_Task description_
Copy the lines of the material from its very beginning through the line containing "2. Результаты тестирования", keeping both ends and every character unchanged. Omit the pictures from your answer.

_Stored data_
# # # #
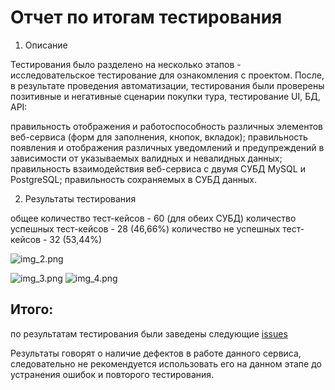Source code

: # **Отчет по итогам тестирования**
1. Описание

Тестирования было разделено на несколько этапов - исследовательское тестирование для ознакомления с проектом.
После, в результате проведения автоматизации, тестирования были проверены позитивные и негативные
сценарии покупки тура, тестирование UI, БД, API:

правильность отображения и работоспособность различных элементов веб-сервиса (форм для заполнения, кнопок, вкладок);
правильность появления и отображения различных уведомлений и предупреждений в зависимости от указываемых
валидных и невалидных данных; правильность взаимодействия веб-сервиса с двумя СУБД MySQL и PostgreSQL;
правильность сохраняемых в СУБД данных.

2. Результаты тестирования

общее количество тест-кейсов - 60 (для обеих СУБД)
количество успешных тест-кейсов - 28 (46,66%)
количество не успешных тест-кейсов - 32 (53,44%)

![img_2.png](img_2.png)

![img_3.png](img_3.png)
![img_4.png](img_4.png)




## Итого:
по результатам тестирования были заведены следующие [issues](https://github.com/costya74/qa-diplom/issues)

Результаты говорят о наличие дефектов в работе данного сервиса,
следовательно не рекомендуется использовать его на данном этапе до устранения ошибок
и повторого тестирования.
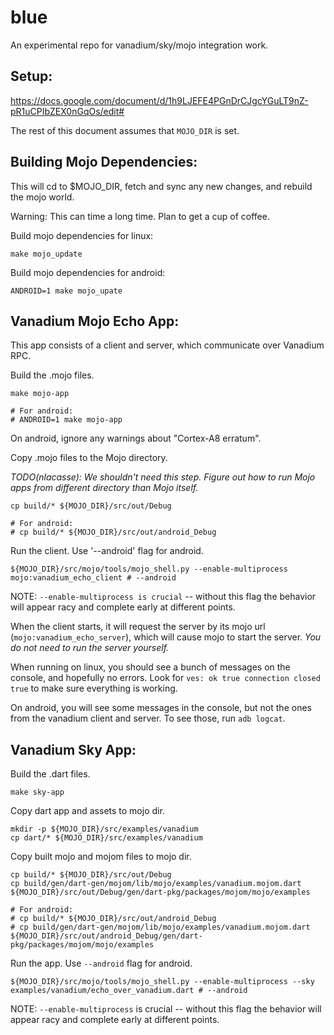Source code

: # blue

An experimental repo for vanadium/sky/mojo integration work.

## Setup:

https://docs.google.com/document/d/1h9LJEFE4PGnDrCJgcYGuLT9nZ-pR1uCPIbZEX0nGqOs/edit#

The rest of this document assumes that `MOJO_DIR` is set.

## Building Mojo Dependencies:

This will cd to $MOJO_DIR, fetch and sync any new changes, and rebuild the mojo
world.

Warning: This can time a long time.  Plan to get a cup of coffee.

Build mojo dependencies for linux:

    make mojo_update

Build mojo dependencies for android:

    ANDROID=1 make mojo_upate

## Vanadium Mojo Echo App:

This app consists of a client and server, which communicate over Vanadium RPC.

Build the .mojo files.

    make mojo-app

    # For android:
    # ANDROID=1 make mojo-app

On android, ignore any warnings about "Cortex-A8 erratum".

Copy .mojo files to the Mojo directory.

_TODO(nlacasse): We shouldn't need this step.  Figure out how to run Mojo apps
from different directory than Mojo itself._

    cp build/* ${MOJO_DIR}/src/out/Debug

    # For android:
    # cp build/* ${MOJO_DIR}/src/out/android_Debug

Run the client.  Use '--android' flag for android.

    ${MOJO_DIR}/src/mojo/tools/mojo_shell.py --enable-multiprocess mojo:vanadium_echo_client # --android

NOTE: `--enable-multiprocess is crucial` -- without this flag the behavior will
appear racy and complete early at different points.

When the client starts, it will request the server by its mojo url
(`mojo:vanadium_echo_server`), which will cause mojo to start the server. *You
do not need to run the server yourself.*

When running on linux, you should see a bunch of messages on the console, and
hopefully no errors.  Look for `ves: ok true connection closed true` to make
sure everything is working.

On android, you will see some messages in the console, but not the ones from
the vanadium client and server.  To see those, run `adb logcat`.

## Vanadium Sky App:

Build the .dart files.

    make sky-app

Copy dart app and assets to mojo dir.

    mkdir -p ${MOJO_DIR}/src/examples/vanadium
    cp dart/* ${MOJO_DIR}/src/examples/vanadium

Copy built mojo and mojom files to mojo dir.

    cp build/* ${MOJO_DIR}/src/out/Debug
    cp build/gen/dart-gen/mojom/lib/mojo/examples/vanadium.mojom.dart ${MOJO_DIR}/src/out/Debug/gen/dart-pkg/packages/mojom/mojo/examples

    # For android:
    # cp build/* ${MOJO_DIR}/src/out/android_Debug
    # cp build/gen/dart-gen/mojom/lib/mojo/examples/vanadium.mojom.dart ${MOJO_DIR}/src/out/android_Debug/gen/dart-pkg/packages/mojom/mojo/examples

Run the app.  Use `--android` flag for android.

    ${MOJO_DIR}/src/mojo/tools/mojo_shell.py --enable-multiprocess --sky examples/vanadium/echo_over_vanadium.dart # --android

NOTE: `--enable-multiprocess` is crucial -- without this flag the behavior will
appear racy and complete early at different points.
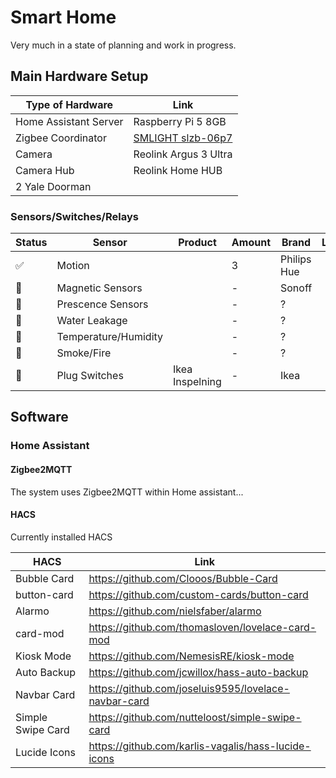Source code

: # Smart Home

Very much in a state of planning and work in progress.

## Main Hardware Setup

| Type of Hardware      | Link                                                                                               |
| --------------------- | -------------------------------------------------------------------------------------------------- |
| Home Assistant Server | Raspberry Pi 5 8GB                                                                                 |
| Zigbee Coordinator    | [SMLIGHT slzb-06p7](https://smartlight.me/smart-home-devices/zigbee-devices/coordinator-slzb-06p7) |
| Camera                | Reolink Argus 3 Ultra                                                                              |
| Camera Hub            | Reolink Home HUB                                                                                   |
| 2 Yale Doorman        |                                                                                                    |

### Sensors/Switches/Relays

| Status | Sensor               | Product         | Amount | Brand       | Link |
| ------ | -------------------- | --------------- | ------ | ----------- | ---- |
| ✅     | Motion               |                 | 3      | Philips Hue |      |
| 🛒     | Magnetic Sensors     |                 | -      | Sonoff      |      |
| 🛒     | Prescence Sensors    |                 | -      | ?           |      |
| 🛒     | Water Leakage        |                 | -      | ?           |      |
| 🛒     | Temperature/Humidity |                 | -      | ?           |      |
| 🛒     | Smoke/Fire           |                 | -      | ?           |      |
| 🛒     | Plug Switches        | Ikea Inspelning | -      | Ikea        |      |

## Software

### Home Assistant

#### Zigbee2MQTT

The system uses Zigbee2MQTT within Home assistant...

#### HACS

Currently installed HACS

| HACS              | Link                                                 |
| ----------------- | ---------------------------------------------------- |
| Bubble Card       | https://github.com/Clooos/Bubble-Card                |
| button-card       | https://github.com/custom-cards/button-card          |
| Alarmo            | https://github.com/nielsfaber/alarmo                 |
| card-mod          | https://github.com/thomasloven/lovelace-card-mod     |
| Kiosk Mode        | https://github.com/NemesisRE/kiosk-mode              |
| Auto Backup       | https://github.com/jcwillox/hass-auto-backup         |
| Navbar Card       | https://github.com/joseluis9595/lovelace-navbar-card |
| Simple Swipe Card | https://github.com/nutteloost/simple-swipe-card      |
| Lucide Icons      | https://github.com/karlis-vagalis/hass-lucide-icons  |
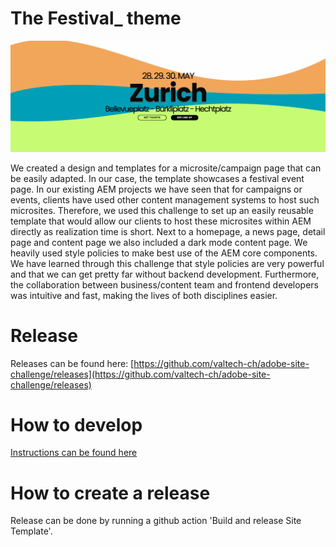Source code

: # The Festival_ theme

![hero](/previews/00-teaser-hero-with-description.png)

We created a design and templates for a microsite/campaign page that can be easily adapted. In our case, the template showcases a festival event page. In our existing AEM projects we have seen that for campaigns or events, clients have used other content management systems to host such microsites. Therefore, we used this challenge to set up an easily reusable template that would allow our clients to host these microsites within AEM directly as realization time is short.
Next to a homepage, a news page, detail page and content page we also included a dark mode content page. We heavily used style policies to make best use of the AEM core components.
We have learned through this challenge that style policies are very powerful and that we can get pretty far without backend development. Furthermore, the collaboration between business/content team and frontend developers was intuitive and fast, making the lives of both disciplines easier.

# Release

Releases can be found here: [https://github.com/valtech-ch/adobe-site-challenge/releases](https://github.com/valtech-ch/adobe-site-challenge/releases)

# How to develop

[Instructions can be found here](/theme/README.md)

# How to create a release

Release can be done by running a github action 'Build and release Site Template'.
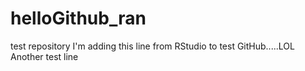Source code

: # helloGithub_ran
test repository
I'm adding this line from RStudio to test GitHub.....LOL
Another test line
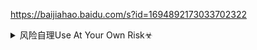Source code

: <https://baijiahao.baidu.com/s?id=1694892173033702322>
<details><summary>风险自理Use At Your Own Risk☣</summary>

<a href="https://6s9.cc/">6s9.cc/</a>
</details>
<https://baijiahao.baidu.com/s?id=1694892173033702322>
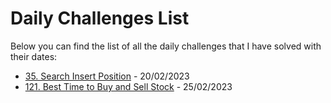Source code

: <h1>Daily Challenges List</h1>
<p>Below you can find the list of all the daily challenges that I have solved with their dates:</p>
<ul>
    <li><a href="https://github.com/alirabah93/Algorithm/tree/master/LeetCode/DailyChallenges/35.%20Search%20Insert%20Position">35. Search Insert Position</a> - 20/02/2023</li>
    <li><a href="https://github.com/alirabah93/Algorithm/tree/master/LeetCode/DailyChallenges/121.%20Best%20Time%20to%20Buy%20and%20Sell%20Stock">121. Best Time to Buy and Sell Stock</a> - 25/02/2023</li>
</ul>





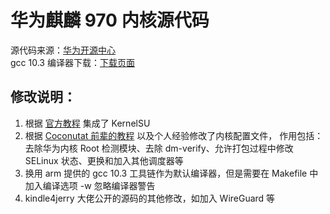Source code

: # 华为麒麟 970 内核源代码
源代码来源：[华为开源中心](https://consumer.huawei.com/en/opensource/)  
gcc 10.3 编译器下载：[下载页面](https://developer.arm.com/tools-and-software/open-source-software/developer-tools/gnu-toolchain/gnu-rm/downloads/10-3-2021-10)
## 修改说明：
1. 根据 [官方教程](https://kernelsu.org/zh_CN/guide/how-to-integrate-for-non-gki.html "参见手动修改内核源码部分") 集成了 KernelSU
2. 根据 [Coconutat 前辈的教程](https://github.com/Coconutat/HuaweiP10-GSI-And-Modify-Or-Support-KernelSU-Tutorial/wiki/7.KernelSU%E9%80%82%E9%85%8DEMUI9%E6%88%969.1.0%E7%B3%BB%E7%BB%9F%E7%9A%84%E5%86%85%E6%A0%B8) 以及个人经验修改了内核配置文件，
作用包括：去除华为内核 Root 检测模块、去除 dm-verify、允许打包过程中修改 SELinux 状态、更换和加入其他调度器等
3. 换用 arm 提供的 gcc 10.3 工具链作为默认编译器，但是需要在 Makefile 中加入编译选项 -w 忽略编译器警告
4. kindle4jerry 大佬公开的源码的其他修改，如加入 WireGuard 等

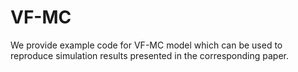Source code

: # VF-MC
We provide example code for VF-MC model which can be used to reproduce simulation results presented in the corresponding paper.
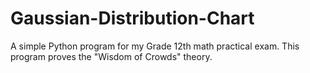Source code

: # Gaussian-Distribution-Chart
A simple Python program for my Grade 12th math practical exam. This program proves the "Wisdom of Crowds" theory.
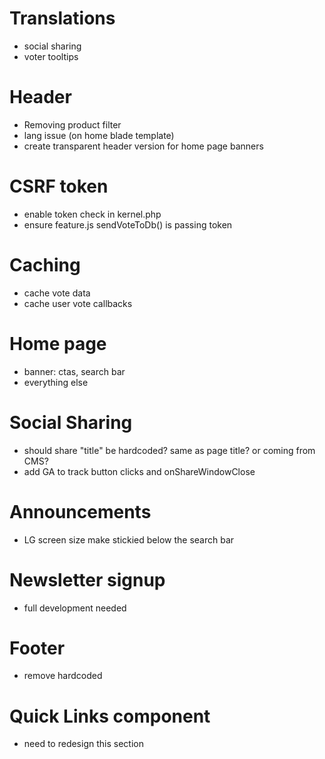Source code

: 
# Translations 
- social sharing
- voter tooltips

# Header
- Removing product filter
- lang issue (on home blade template)
- create transparent header version for home page banners

# CSRF token
- enable token check in kernel.php
- ensure feature.js sendVoteToDb() is passing token

# Caching
- cache vote data
- cache user vote callbacks

# Home page
- banner: ctas, search bar
- everything else

# Social Sharing
- should share "title" be hardcoded? same as page title? or coming from CMS?
- add GA to track button clicks and onShareWindowClose

# Announcements
- LG screen size make stickied below the search bar

# Newsletter signup
- full development needed

# Footer 
- remove hardcoded

# Quick Links component 
- need to redesign this section

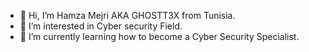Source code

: - 👋 Hi, I’m Hamza Mejri AKA GHOSTT3X from Tunisia.
- 👀 I’m interested in Cyber security Field.
- 🌱 I’m currently learning how to become a Cyber Security Specialist.

<!---
GHOSTT3X/GHOSTT3X is a ✨ special ✨ repository because its `README.md` (this file) appears on your GitHub profile.
You can click the Preview link to take a look at your changes.
--->
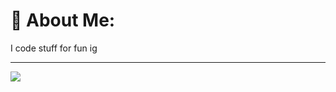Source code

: # 💫 About Me:
I code stuff for fun ig

---
[![](https://visitcount.itsvg.in/api?id=Foogle&icon=0&color=0)](https://visitcount.itsvg.in)
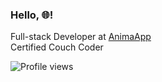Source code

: <h3>
  <p>Hello, 🌐!</p>
</h3>

Full-stack Developer at [AnimaApp](https://github.com/AnimaApp) <br/>
Certified Couch Coder <br/>

![Profile views](https://komarev.com/ghpvc/?username=garbalau-github&color=red)

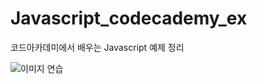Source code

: # Javascript_codecademy_ex

코드아카데미에서 배우는 Javascript 예제 정리

![이미지 연습](https://upload.wikimedia.org/wikipedia/ko/b/b8/1917%EC%98%81%ED%99%94_%ED%8F%AC%EC%8A%A4%ED%84%B0.jpg)

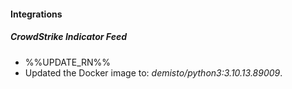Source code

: 
#### Integrations

##### CrowdStrike Indicator Feed

- %%UPDATE_RN%%
- Updated the Docker image to: *demisto/python3:3.10.13.89009*.
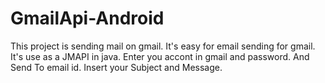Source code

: # GmailApi-Android
This project is  sending mail on gmail.
It's easy for email sending for gmail. It's use as a JMAPI in java. 
Enter you accont in gmail and password. And Send To email id. Insert your Subject and Message.
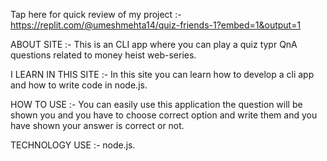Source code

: Tap here for quick review of my project :- https://replit.com/@umeshmehta14/quiz-friends-1?embed=1&output=1

ABOUT SITE :- This is an CLI app where you can play a quiz typr QnA questions related to money heist web-series.

I LEARN IN THIS SITE :- In this site you can learn how to develop a cli app and how to write code in node.js.

HOW TO USE :- You can easily use this application the question will be shown you and you have to choose correct option and write them and you have shown your answer is correct or not.

TECHNOLOGY USE :- node.js.

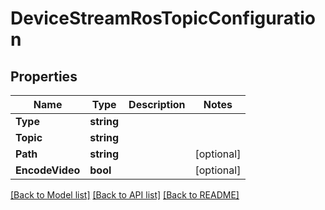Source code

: # DeviceStreamRosTopicConfiguration

## Properties

Name | Type | Description | Notes
------------ | ------------- | ------------- | -------------
**Type** | **string** |  | 
**Topic** | **string** |  | 
**Path** | **string** |  | [optional] 
**EncodeVideo** | **bool** |  | [optional] 

[[Back to Model list]](../README.md#documentation-for-models) [[Back to API list]](../README.md#documentation-for-api-endpoints) [[Back to README]](../README.md)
# # # #
_Solution to this task_
Source code

: # **Отчет по итогам тестирования**
1. Описание

Тестирования было разделено на несколько этапов - исследовательское тестирование для ознакомления с проектом.
После, в результате проведения автоматизации, тестирования были проверены позитивные и негативные
сценарии покупки тура, тестирование UI, БД, API:

правильность отображения и работоспособность различных элементов веб-сервиса (форм для заполнения, кнопок, вкладок);
правильность появления и отображения различных уведомлений и предупреждений в зависимости от указываемых
валидных и невалидных данных; правильность взаимодействия веб-сервиса с двумя СУБД MySQL и PostgreSQL;
правильность сохраняемых в СУБД данных.

2. Результаты тестирования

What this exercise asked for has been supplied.